The central government will set up monitoring committees to check irrational pricing of basic drugs.
Chemicals and Fertilisers Minister Ram Vilas Paswan Wednesday said the government would consider setting up two monitoring committees to scan production of basic or generic drugs that were hitherto excluded from price control.
The move to set up the panels followed the recommendations made in the Oct 31 interim report submitted by the committee constituted by the department of chemicals and petrochemicals to review span of price control, including trade margins for medicines.
While prices of normal or scheduled drugs went up by only one percent every year, the prices of generic and other non-scheduled drugs were arbitrarily hiked by about 10 percent, Paswan noted.
He said the committee's report felt the need for forming a "basket" of drugs from the 354 bulk drugs listed in the National List of Essential Medicines 2003 for monitoring and maintaining reasonable prices for essential medicines.
Paswan said the committee had also recommended checking the trade margins for generic drugs, which sometimes exceeded 1,000 percent or even more.

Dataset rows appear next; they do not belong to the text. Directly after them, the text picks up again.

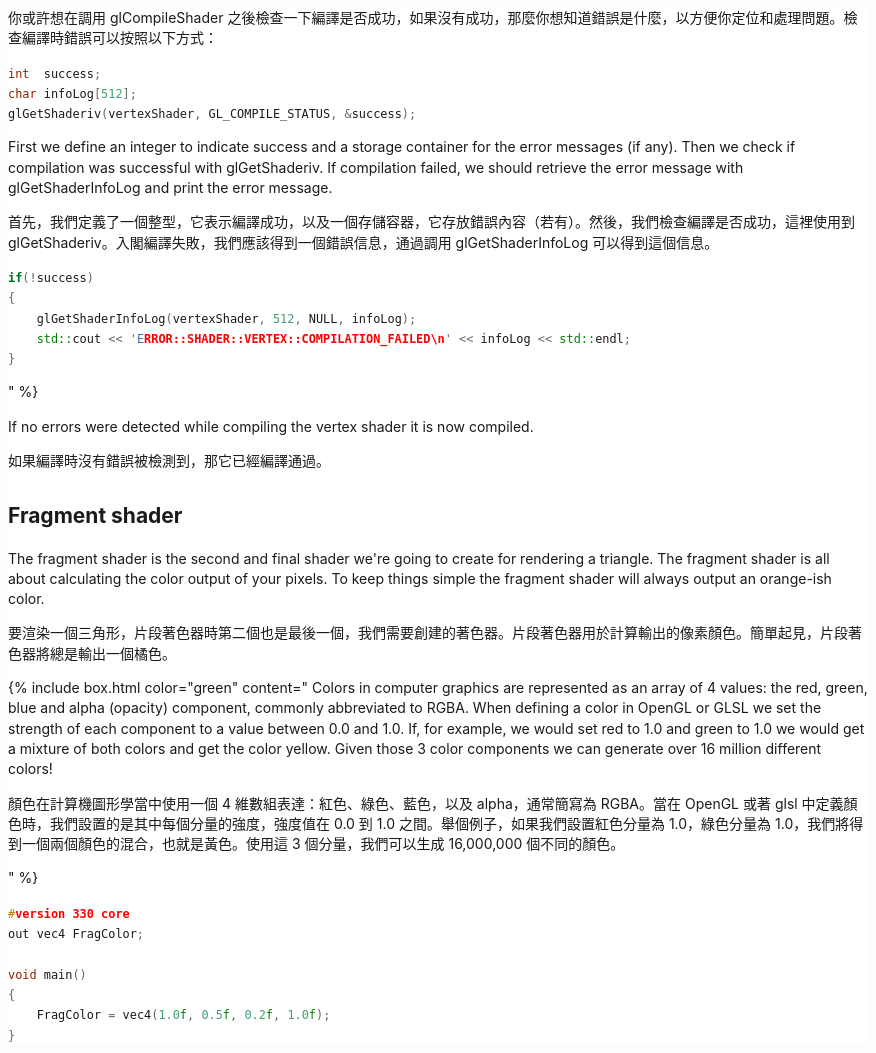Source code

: 你或許想在調用 glCompileShader 之後檢查一下編譯是否成功，如果沒有成功，那麼你想知道錯誤是什麼，以方便你定位和處理問題。檢查編譯時錯誤可以按照以下方式：

```cpp
int  success;
char infoLog[512];
glGetShaderiv(vertexShader, GL_COMPILE_STATUS, &success);
```

First we define an integer to indicate success and a storage container for the error messages (if any). Then we check if compilation was successful with glGetShaderiv. If compilation failed, we should retrieve the error message with glGetShaderInfoLog and print the error message.

首先，我們定義了一個整型，它表示編譯成功，以及一個存儲容器，它存放錯誤內容（若有）。然後，我們檢查編譯是否成功，這裡使用到 glGetShaderiv。入閣編譯失敗，我們應該得到一個錯誤信息，通過調用 glGetShaderInfoLog 可以得到這個信息。

```cpp
if(!success)
{
    glGetShaderInfoLog(vertexShader, 512, NULL, infoLog);
    std::cout << 'ERROR::SHADER::VERTEX::COMPILATION_FAILED\n' << infoLog << std::endl;
}
```

" %}

If no errors were detected while compiling the vertex shader it is now compiled.

如果編譯時沒有錯誤被檢測到，那它已經編譯通過。

## Fragment shader

The fragment shader is the second and final shader we're going to create for rendering a triangle. The fragment shader is all about calculating the color output of your pixels. To keep things simple the fragment shader will always output an orange-ish color.

要渲染一個三角形，片段著色器時第二個也是最後一個，我們需要創建的著色器。片段著色器用於計算輸出的像素顏色。簡單起見，片段著色器將總是輸出一個橘色。

{% include box.html color="green" content="
Colors in computer graphics are represented as an array of 4 values: the red, green, blue and alpha (opacity) component, commonly abbreviated to RGBA. When defining a color in OpenGL or GLSL we set the strength of each component to a value between 0.0 and 1.0. If, for example, we would set red to 1.0 and green to 1.0 we would get a mixture of both colors and get the color yellow. Given those 3 color components we can generate over 16 million different colors!

顏色在計算機圖形學當中使用一個 4 維數組表達：紅色、綠色、藍色，以及 alpha，通常簡寫為 RGBA。當在 OpenGL 或著 glsl 中定義顏色時，我們設置的是其中每個分量的強度，強度值在 0.0 到 1.0 之間。舉個例子，如果我們設置紅色分量為 1.0，綠色分量為 1.0，我們將得到一個兩個顏色的混合，也就是黃色。使用這 3 個分量，我們可以生成 16,000,000 個不同的顏色。

" %}

```cpp
#version 330 core
out vec4 FragColor;

void main()
{
    FragColor = vec4(1.0f, 0.5f, 0.2f, 1.0f);
}
```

"The committee has recommended that for scheduled drugs, the present norm of trade margins (of eight percent for wholesalers and 16 percent for retailers) should continue.
"In case of non-scheduled drugs, the recommended margins for generic drugs were 15 percent and 35 percent for wholesalers and retailers respectively," he said, reading out the committee report.
Paswan allayed apprehension regarding increase in prices of patented drugs with the advent of the patent regime in January 2005, saying whenever a patented drug is introduced, its price would be negotiated to keep it at a reasonable level.
The committee would make its final recommendations in a month, he said.